PHILADELPHIA – After failing to land their preferred candidates, the GPS on the Eagles’ offensive coordinator search has taken a few detours.

Perhaps the most surprising one was the re-routing toward Chicago offensive coordinator Declan Doyle.

At just 29 with no previous play-calling experience, Doyle should be antithetical to everything Philadelphia signaled it was looking for in the wake of the Kevin Patullo experiment falling flat.

Is Continuity Overblown?Howie Roseman

Dec 8, 2025; Inglewood, California, USA; Philadelphia Eagles general manager Howie Roseman looks on before the game against the Los Angeles Chargers at SoFi Stadium.
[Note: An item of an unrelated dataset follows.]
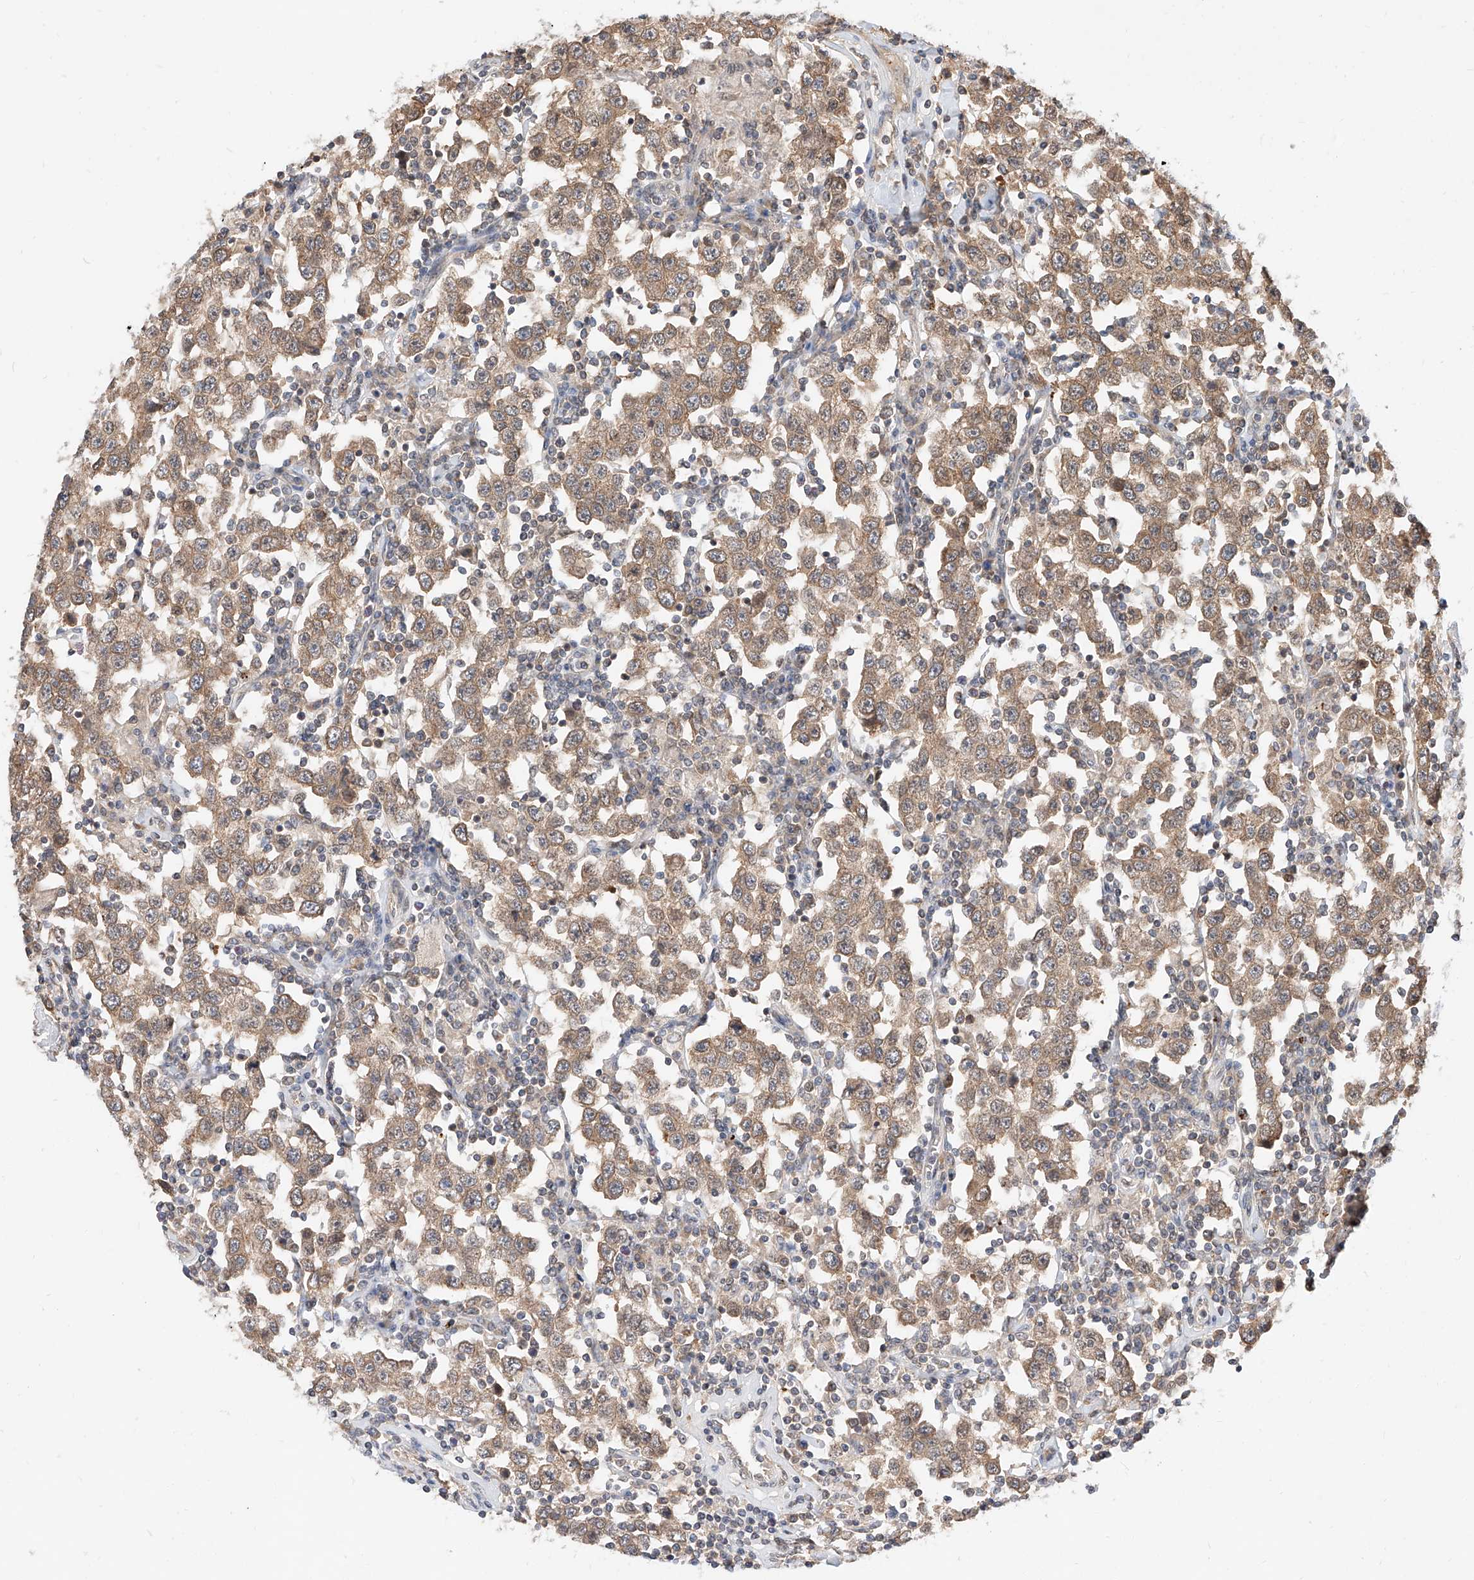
{"staining": {"intensity": "moderate", "quantity": ">75%", "location": "cytoplasmic/membranous"}, "tissue": "testis cancer", "cell_type": "Tumor cells", "image_type": "cancer", "snomed": [{"axis": "morphology", "description": "Seminoma, NOS"}, {"axis": "topography", "description": "Testis"}], "caption": "The immunohistochemical stain shows moderate cytoplasmic/membranous positivity in tumor cells of seminoma (testis) tissue.", "gene": "DIRAS3", "patient": {"sex": "male", "age": 41}}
Mandatory Credit: Kirby Lee-Imagn Images | Kirby Lee-Imagn Images

Already, the Eagles have overcome one hurdle by getting the Bears to grant permission to talk with Doyle, something Chicago didn’t have to do for what the NFL considers a lateral move.

With no real path to play-calling with the Bears due to the presence of Ben Johnson, moving to Philadelphia to handle that would be a step up for Doyle, even with the pitfalls that accompany a meat-grinder of a market like Philadelphia.

Chicago is no picnic either of course and the upside for Doyle with the Eagles’ job is enormous with one successful season offering the EZ-Pass lane to a head-coaching job at 30.

The idea of continuity through a revolving door of play-callers during the Jalen Hurts era has been a staple of sports talk in Philadelphia, but if you lack patience to begin with, why would shelf life ever enter the conversation?

When the Eagles have had the opportunity to show tolerance or restraint through the growing pains of inexperienced play-callers like Patullo and Brian Johnson, they’ve declined that option.

So if you really think Doyle is some kind of play-calling prodigy born through the osmosis of Johnson’s brilliance, why not pull the trigger over the higher floor from the pedestrian nature of the recycled (Matt Nagy, Mike Kafka, Bobby Slowik etc.)?

Fortune favors the bold, not the passiveness of groupthink.

And failure comes with a reboot in 12 months anyway.

Either way, GM Howie Roseman is on record downplaying the idea of continuity.

“As much as you’d like to have continuity and would like to have guys here for a long period of time, we want to win,” Roseman said. “We have an urgency to win right now. If that comes with the ramifications that we lose good people because they’ve earned head coaching jobs, we’ll live with that.”

If the Eagles truly have that urgency, swinging for the fences on the future head coach sure seems better than settling for good enough to stick around for two years.